# ACSI Club ID Camping Carnet



## TR5 (Jun 6, 2007)

Does anyone know if the ACSI Club Camping Carnet is used instead of the Camping Card International, or whether it is preferential to hold both - obviously when continental touring.


----------



## Grizzly (May 9, 2005)

TR5 said:


> Does anyone know if the ACSI Club Camping Carnet is used instead of the Camping Card International, or whether it is preferential to hold both - obviously when continental touring.


We have both. For identification purpose- ie instead of leaving your passport- we've found that either card will do in Spain, France, Austria, Germany, Netherlands and Belgium anyway.

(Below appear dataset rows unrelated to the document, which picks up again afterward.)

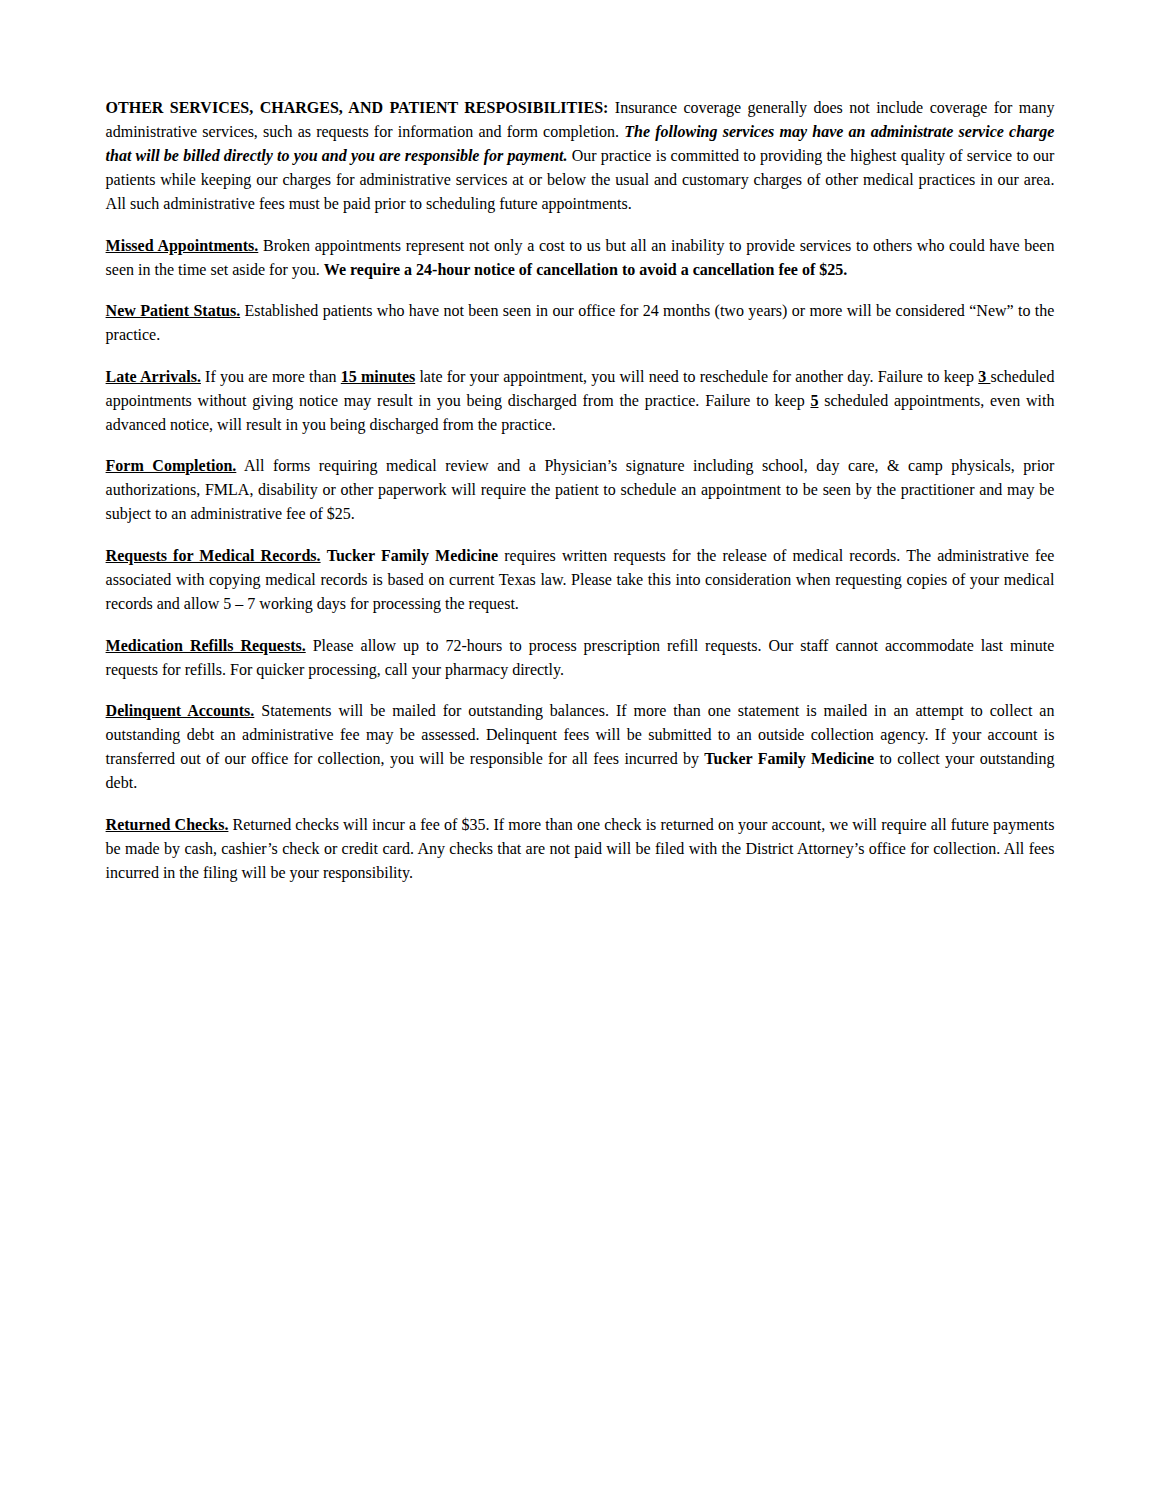OTHER SERVICES, CHARGES, AND PATIENT RESPOSIBILITIES: Insurance coverage generally does not include coverage for many administrative services, such as requests for information and form completion. The following services may have an administrate service charge that will be billed directly to you and you are responsible for payment. Our practice is committed to providing the highest quality of service to our patients while keeping our charges for administrative services at or below the usual and customary charges of other medical practices in our area. All such administrative fees must be paid prior to scheduling future appointments.
Missed Appointments. Broken appointments represent not only a cost to us but all an inability to provide services to others who could have been seen in the time set aside for you. We require a 24-hour notice of cancellation to avoid a cancellation fee of $25.
New Patient Status. Established patients who have not been seen in our office for 24 months (two years) or more will be considered “New” to the practice.
Late Arrivals. If you are more than 15 minutes late for your appointment, you will need to reschedule for another day. Failure to keep 3 scheduled appointments without giving notice may result in you being discharged from the practice. Failure to keep 5 scheduled appointments, even with advanced notice, will result in you being discharged from the practice.
Form Completion. All forms requiring medical review and a Physician’s signature including school, day care, & camp physicals, prior authorizations, FMLA, disability or other paperwork will require the patient to schedule an appointment to be seen by the practitioner and may be subject to an administrative fee of $25.
Requests for Medical Records. Tucker Family Medicine requires written requests for the release of medical records. The administrative fee associated with copying medical records is based on current Texas law. Please take this into consideration when requesting copies of your medical records and allow 5 – 7 working days for processing the request.
Medication Refills Requests. Please allow up to 72-hours to process prescription refill requests. Our staff cannot accommodate last minute requests for refills. For quicker processing, call your pharmacy directly.
Delinquent Accounts. Statements will be mailed for outstanding balances. If more than one statement is mailed in an attempt to collect an outstanding debt an administrative fee may be assessed. Delinquent fees will be submitted to an outside collection agency. If your account is transferred out of our office for collection, you will be responsible for all fees incurred by Tucker Family Medicine to collect your outstanding debt.
Returned Checks. Returned checks will incur a fee of $35. If more than one check is returned on your account, we will require all future payments be made by cash, cashier’s check or credit card. Any checks that are not paid will be filed with the District Attorney’s office for collection. All fees incurred in the filing will be your responsibility.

However, the CCI card will get you a discount - in both high and low seasons- in many campsites, which the ACSI Club Carnet will not, as far as I know. This can be from 10-20 % so worth having.

A printable country-by-country list of the sites that offer these discounts, and the dates they apply, is available on the CCI website.

The CCI card offers a third party insurance for you and all members of your party. I haven't checked whether the ACSI Card does the same and whether the terms are the same.

G


----------



## TR5 (Jun 6, 2007)

Hi Grizzly,
The ACSI Club ID is a camping carnet, and does give full liability insurance for your entire party, up to I think 15 people.

It also shows your passport details, much the same as the CCI, that's why I wondered if it is necessary to carry both.
I do have the ACSI Camping card, for the discounted low season ACSI sites as well.

As the Club ID carnet is free to ACSI members, I suppose no harm in holding both. I just wondered if they are both the same item.


----------



## Grizzly (May 9, 2005)

TR5 said:


> Hi Grizzly,
> 
> I do have the ACSI Camping card, for the discounted low season ACSI sites as well.
> 
> .


I've never checked to see how much overlap there is between sites that give discounts with CCI and with ACSI. There are sites that give high season discounts with CCI however, which is not something that you get with ACSI. Given that the discount on a one-night pitch is likely to be the same as the cost of the CCI card in the first place....well !

G :wink:


----------



## malkay (Feb 6, 2008)

when I asked about ACSI card I was informed that it was for ACSI sites only. I therefore carry both. 

Malkay


----------



## munron (Feb 18, 2011)

It does no harm to have both - the cost is fairly minimal anyway.
From our experiences around Europe this year, we found that the CCI card was more favoured even at ACSI sites where we were getting discount.

N.


----------



## Wupert (Aug 6, 2007)

Grizzly said:


> TR5 said:
> 
> 
> > Does anyone know if the ACSI Club Camping Carnet is used instead of the Camping Card International, or whether it is preferential to hold both - obviously when continental touring.
> ...


I'll raise you Luxembourg Slovenia and Croatia


----------